Did you kill my father? Why are you a suspect, years later? The thoughts blazed through his mind as if blasted from a flamethrower. His hands clenched into fists.

In his pocket was the secret thumb drive, hidden in the little basketball. The key to the money.

‘Why are you going to Paris, Luke?’ Mouser sipped coffee from a cup that sat on his fold-out tray. ‘I guess you need a vacation after all your adventures.’

Luke gave no answer. He had to get away. The pilot announced that they’d be landing in twenty minutes.

‘Do tell me. Because if I alert the attendants to the fact you happen to be traveling on a false passport – mine is legit, by the way – this was a giant risk for you. What would be worth such a risk, I wonder. I can only think that it’s the money. Eric wanted to go to Paris, too. You’re following that dog’s trail.’

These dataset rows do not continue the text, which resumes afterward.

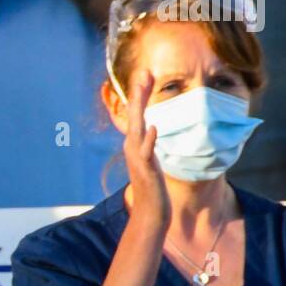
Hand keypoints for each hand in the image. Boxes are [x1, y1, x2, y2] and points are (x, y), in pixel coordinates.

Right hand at [124, 72, 169, 229]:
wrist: (150, 212)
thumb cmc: (152, 188)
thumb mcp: (150, 161)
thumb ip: (148, 145)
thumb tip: (151, 128)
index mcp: (134, 144)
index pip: (137, 114)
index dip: (139, 95)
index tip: (144, 74)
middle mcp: (132, 148)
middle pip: (135, 115)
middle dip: (138, 94)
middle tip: (143, 72)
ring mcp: (137, 158)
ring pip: (137, 128)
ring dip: (140, 109)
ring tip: (143, 91)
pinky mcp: (146, 169)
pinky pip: (147, 152)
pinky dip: (148, 140)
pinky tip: (153, 127)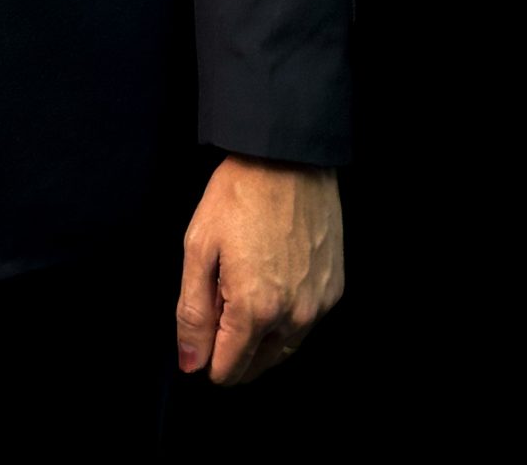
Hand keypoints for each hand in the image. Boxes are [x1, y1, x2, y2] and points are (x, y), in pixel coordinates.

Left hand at [175, 155, 343, 383]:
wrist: (288, 158)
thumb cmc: (239, 196)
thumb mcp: (199, 248)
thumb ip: (193, 312)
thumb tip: (192, 363)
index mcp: (255, 310)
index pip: (229, 369)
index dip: (207, 360)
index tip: (198, 338)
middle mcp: (294, 317)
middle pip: (257, 365)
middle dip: (233, 352)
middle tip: (217, 310)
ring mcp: (318, 305)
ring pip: (284, 348)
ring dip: (260, 340)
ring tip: (240, 300)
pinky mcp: (334, 290)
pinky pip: (306, 324)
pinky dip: (286, 321)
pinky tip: (270, 289)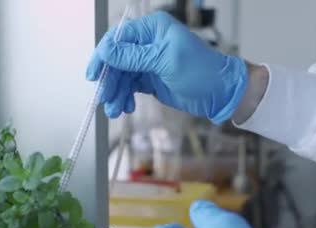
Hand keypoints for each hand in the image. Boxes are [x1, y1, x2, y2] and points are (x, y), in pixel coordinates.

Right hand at [86, 11, 247, 123]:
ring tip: (114, 110)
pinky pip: (129, 87)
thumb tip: (106, 52)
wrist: (220, 93)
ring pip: (121, 76)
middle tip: (105, 99)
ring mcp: (147, 62)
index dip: (103, 57)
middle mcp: (147, 43)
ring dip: (115, 93)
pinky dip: (124, 97)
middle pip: (116, 60)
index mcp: (152, 29)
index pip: (118, 39)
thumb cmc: (201, 71)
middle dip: (110, 80)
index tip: (94, 75)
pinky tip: (125, 107)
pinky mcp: (150, 79)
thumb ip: (134, 57)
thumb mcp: (165, 61)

I have to incapacitate him, Luke thought. Fight him here and get away without getting caught.

‘You give me the money,’ Mouser said, ‘and you walk. Our battle is over.’

‘I won’t, on either count.’

‘I don’t blame you for New York. I blame Snow. She rushed where she shouldn’t have.’ His gaze was steady on Luke’s face.

‘But I do blame you for Drummond. And-’ He stopped.

‘And what?’ Mouser hissed.

‘Did you ever…’ He waited as the flight attendant walked past. ‘Did you sabotage a private plane? Heading from DC to North Carolina? Ten years ago?’

The silence hung between him, Luke staring at him. The twitchy smile stayed on Mouser’s face.

‘No. I don’t know anything about planes or their systems.’

Luke watched him. He didn’t believe him. Terrorist psychology showed extremists did not like to admit a shortcoming in knowledge. It was a consistent thread. They were know-it-alls. A simple no would have sufficed. Luke had said nothing about the systems of the plane being involved. His tongue felt locked to the top of his mouth.

If Mouser was curious about the North Carolina question, he didn’t ask. ‘I’ve answered your question, you answer mine. Where is the money?’

He told his first lie: ‘Eric hid the money in a bunch of accounts.’

‘Give me the account numbers.’

Luke tapped his temple.

‘I don’t believe you memorized a bunch of bank account numbers. They’re long.’